Collected data
★ ★ ★ ★ ★ ★ ★

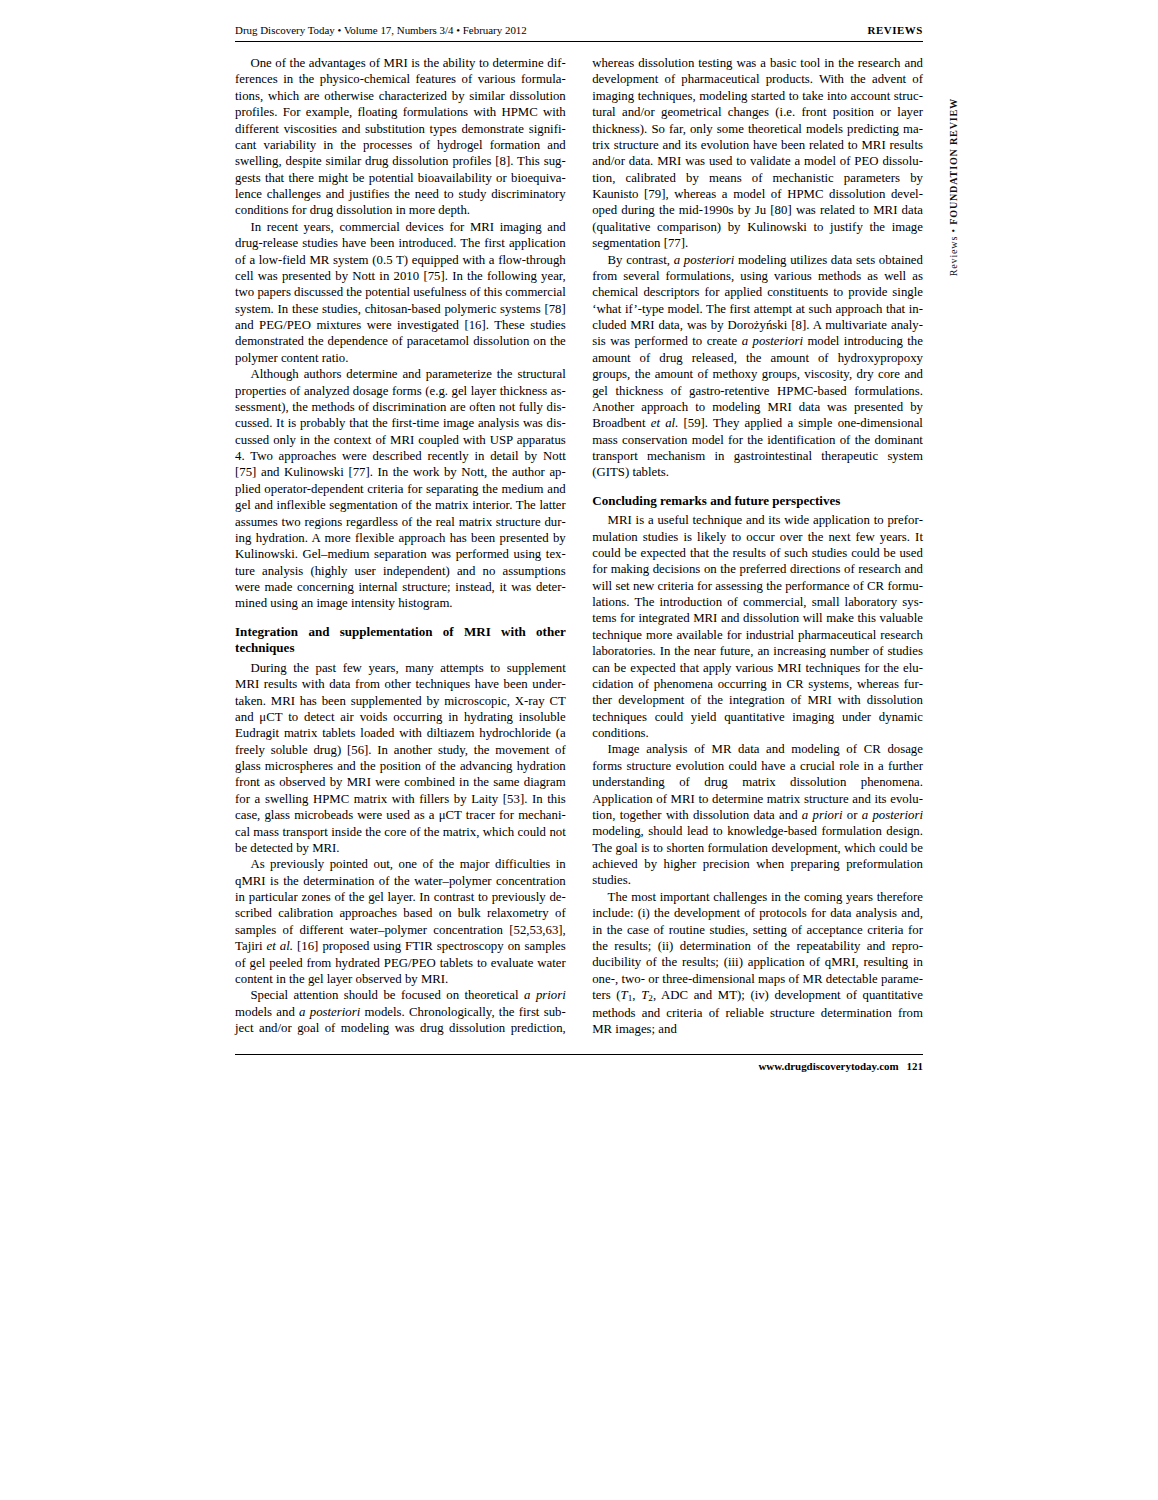Drug Discovery Today • Volume 17, Numbers 3/4 • February 2012
REVIEWS
Reviews • FOUNDATION REVIEW
One of the advantages of MRI is the ability to determine differences in the physico-chemical features of various formulations, which are otherwise characterized by similar dissolution profiles. For example, floating formulations with HPMC with different viscosities and substitution types demonstrate significant variability in the processes of hydrogel formation and swelling, despite similar drug dissolution profiles [8]. This suggests that there might be potential bioavailability or bioequivalence challenges and justifies the need to study discriminatory conditions for drug dissolution in more depth.
In recent years, commercial devices for MRI imaging and drug-release studies have been introduced. The first application of a low-field MR system (0.5 T) equipped with a flow-through cell was presented by Nott in 2010 [75]. In the following year, two papers discussed the potential usefulness of this commercial system. In these studies, chitosan-based polymeric systems [78] and PEG/PEO mixtures were investigated [16]. These studies demonstrated the dependence of paracetamol dissolution on the polymer content ratio.
Although authors determine and parameterize the structural properties of analyzed dosage forms (e.g. gel layer thickness assessment), the methods of discrimination are often not fully discussed. It is probably that the first-time image analysis was discussed only in the context of MRI coupled with USP apparatus 4. Two approaches were described recently in detail by Nott [75] and Kulinowski [77]. In the work by Nott, the author applied operator-dependent criteria for separating the medium and gel and inflexible segmentation of the matrix interior. The latter assumes two regions regardless of the real matrix structure during hydration. A more flexible approach has been presented by Kulinowski. Gel–medium separation was performed using texture analysis (highly user independent) and no assumptions were made concerning internal structure; instead, it was determined using an image intensity histogram.
Integration and supplementation of MRI with other techniques
During the past few years, many attempts to supplement MRI results with data from other techniques have been undertaken. MRI has been supplemented by microscopic, X-ray CT and μCT to detect air voids occurring in hydrating insoluble Eudragit matrix tablets loaded with diltiazem hydrochloride (a freely soluble drug) [56]. In another study, the movement of glass microspheres and the position of the advancing hydration front as observed by MRI were combined in the same diagram for a swelling HPMC matrix with fillers by Laity [53]. In this case, glass microbeads were used as a μCT tracer for mechanical mass transport inside the core of the matrix, which could not be detected by MRI.
As previously pointed out, one of the major difficulties in qMRI is the determination of the water–polymer concentration in particular zones of the gel layer. In contrast to previously described calibration approaches based on bulk relaxometry of samples of different water–polymer concentration [52,53,63], Tajiri et al. [16] proposed using FTIR spectroscopy on samples of gel peeled from hydrated PEG/PEO tablets to evaluate water content in the gel layer observed by MRI.
Special attention should be focused on theoretical a priori models and a posteriori models. Chronologically, the first subject and/or goal of modeling was drug dissolution prediction, whereas dissolution testing was a basic tool in the research and development of pharmaceutical products. With the advent of imaging techniques, modeling started to take into account structural and/or geometrical changes (i.e. front position or layer thickness). So far, only some theoretical models predicting matrix structure and its evolution have been related to MRI results and/or data. MRI was used to validate a model of PEO dissolution, calibrated by means of mechanistic parameters by Kaunisto [79], whereas a model of HPMC dissolution developed during the mid-1990s by Ju [80] was related to MRI data (qualitative comparison) by Kulinowski to justify the image segmentation [77].
By contrast, a posteriori modeling utilizes data sets obtained from several formulations, using various methods as well as chemical descriptors for applied constituents to provide single ‘what if’-type model. The first attempt at such approach that included MRI data, was by Dorożyński [8]. A multivariate analysis was performed to create a posteriori model introducing the amount of drug released, the amount of hydroxypropoxy groups, the amount of methoxy groups, viscosity, dry core and gel thickness of gastro-retentive HPMC-based formulations. Another approach to modeling MRI data was presented by Broadbent et al. [59]. They applied a simple one-dimensional mass conservation model for the identification of the dominant transport mechanism in gastrointestinal therapeutic system (GITS) tablets.
Concluding remarks and future perspectives
MRI is a useful technique and its wide application to preformulation studies is likely to occur over the next few years. It could be expected that the results of such studies could be used for making decisions on the preferred directions of research and will set new criteria for assessing the performance of CR formulations. The introduction of commercial, small laboratory systems for integrated MRI and dissolution will make this valuable technique more available for industrial pharmaceutical research laboratories. In the near future, an increasing number of studies can be expected that apply various MRI techniques for the elucidation of phenomena occurring in CR systems, whereas further development of the integration of MRI with dissolution techniques could yield quantitative imaging under dynamic conditions.
Image analysis of MR data and modeling of CR dosage forms structure evolution could have a crucial role in a further understanding of drug matrix dissolution phenomena. Application of MRI to determine matrix structure and its evolution, together with dissolution data and a priori or a posteriori modeling, should lead to knowledge-based formulation design. The goal is to shorten formulation development, which could be achieved by higher precision when preparing preformulation studies.
The most important challenges in the coming years therefore include: (i) the development of protocols for data analysis and, in the case of routine studies, setting of acceptance criteria for the results; (ii) determination of the repeatability and reproducibility of the results; (iii) application of qMRI, resulting in one-, two- or three-dimensional maps of MR detectable parameters (T1, T2, ADC and MT); (iv) development of quantitative methods and criteria of reliable structure determination from MR images; and
www.drugdiscoverytoday.com 121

★ ★ ★ ★ ★ ★ ★

EXERCISE
Copy each entry above exactly; drop the pictures.

WRITTEN RESPONSE
Drug Discovery Today • Volume 17, Numbers 3/4 • February 2012
REVIEWS
Reviews • FOUNDATION REVIEW
One of the advantages of MRI is the ability to determine differences in the physico-chemical features of various formulations, which are otherwise characterized by similar dissolution profiles. For example, floating formulations with HPMC with different viscosities and substitution types demonstrate significant variability in the processes of hydrogel formation and swelling, despite similar drug dissolution profiles [8]. This suggests that there might be potential bioavailability or bioequivalence challenges and justifies the need to study discriminatory conditions for drug dissolution in more depth.
In recent years, commercial devices for MRI imaging and drug-release studies have been introduced. The first application of a low-field MR system (0.5 T) equipped with a flow-through cell was presented by Nott in 2010 [75]. In the following year, two papers discussed the potential usefulness of this commercial system. In these studies, chitosan-based polymeric systems [78] and PEG/PEO mixtures were investigated [16]. These studies demonstrated the dependence of paracetamol dissolution on the polymer content ratio.
Although authors determine and parameterize the structural properties of analyzed dosage forms (e.g. gel layer thickness assessment), the methods of discrimination are often not fully discussed. It is probably that the first-time image analysis was discussed only in the context of MRI coupled with USP apparatus 4. Two approaches were described recently in detail by Nott [75] and Kulinowski [77]. In the work by Nott, the author applied operator-dependent criteria for separating the medium and gel and inflexible segmentation of the matrix interior. The latter assumes two regions regardless of the real matrix structure during hydration. A more flexible approach has been presented by Kulinowski. Gel–medium separation was performed using texture analysis (highly user independent) and no assumptions were made concerning internal structure; instead, it was determined using an image intensity histogram.
Integration and supplementation of MRI with other techniques
During the past few years, many attempts to supplement MRI results with data from other techniques have been undertaken. MRI has been supplemented by microscopic, X-ray CT and μCT to detect air voids occurring in hydrating insoluble Eudragit matrix tablets loaded with diltiazem hydrochloride (a freely soluble drug) [56]. In another study, the movement of glass microspheres and the position of the advancing hydration front as observed by MRI were combined in the same diagram for a swelling HPMC matrix with fillers by Laity [53]. In this case, glass microbeads were used as a μCT tracer for mechanical mass transport inside the core of the matrix, which could not be detected by MRI.
As previously pointed out, one of the major difficulties in qMRI is the determination of the water–polymer concentration in particular zones of the gel layer. In contrast to previously described calibration approaches based on bulk relaxometry of samples of different water–polymer concentration [52,53,63], Tajiri et al. [16] proposed using FTIR spectroscopy on samples of gel peeled from hydrated PEG/PEO tablets to evaluate water content in the gel layer observed by MRI.
Special attention should be focused on theoretical a priori models and a posteriori models. Chronologically, the first subject and/or goal of modeling was drug dissolution prediction, whereas dissolution testing was a basic tool in the research and development of pharmaceutical products. With the advent of imaging techniques, modeling started to take into account structural and/or geometrical changes (i.e. front position or layer thickness). So far, only some theoretical models predicting matrix structure and its evolution have been related to MRI results and/or data. MRI was used to validate a model of PEO dissolution, calibrated by means of mechanistic parameters by Kaunisto [79], whereas a model of HPMC dissolution developed during the mid-1990s by Ju [80] was related to MRI data (qualitative comparison) by Kulinowski to justify the image segmentation [77].
By contrast, a posteriori modeling utilizes data sets obtained from several formulations, using various methods as well as chemical descriptors for applied constituents to provide single ‘what if’-type model. The first attempt at such approach that included MRI data, was by Dorożyński [8]. A multivariate analysis was performed to create a posteriori model introducing the amount of drug released, the amount of hydroxypropoxy groups, the amount of methoxy groups, viscosity, dry core and gel thickness of gastro-retentive HPMC-based formulations. Another approach to modeling MRI data was presented by Broadbent et al. [59]. They applied a simple one-dimensional mass conservation model for the identification of the dominant transport mechanism in gastrointestinal therapeutic system (GITS) tablets.
Concluding remarks and future perspectives
MRI is a useful technique and its wide application to preformulation studies is likely to occur over the next few years. It could be expected that the results of such studies could be used for making decisions on the preferred directions of research and will set new criteria for assessing the performance of CR formulations. The introduction of commercial, small laboratory systems for integrated MRI and dissolution will make this valuable technique more available for industrial pharmaceutical research laboratories. In the near future, an increasing number of studies can be expected that apply various MRI techniques for the elucidation of phenomena occurring in CR systems, whereas further development of the integration of MRI with dissolution techniques could yield quantitative imaging under dynamic conditions.
Image analysis of MR data and modeling of CR dosage forms structure evolution could have a crucial role in a further understanding of drug matrix dissolution phenomena. Application of MRI to determine matrix structure and its evolution, together with dissolution data and a priori or a posteriori modeling, should lead to knowledge-based formulation design. The goal is to shorten formulation development, which could be achieved by higher precision when preparing preformulation studies.
The most important challenges in the coming years therefore include: (i) the development of protocols for data analysis and, in the case of routine studies, setting of acceptance criteria for the results; (ii) determination of the repeatability and reproducibility of the results; (iii) application of qMRI, resulting in one-, two- or three-dimensional maps of MR detectable parameters (T1, T2, ADC and MT); (iv) development of quantitative methods and criteria of reliable structure determination from MR images; and
www.drugdiscoverytoday.com 121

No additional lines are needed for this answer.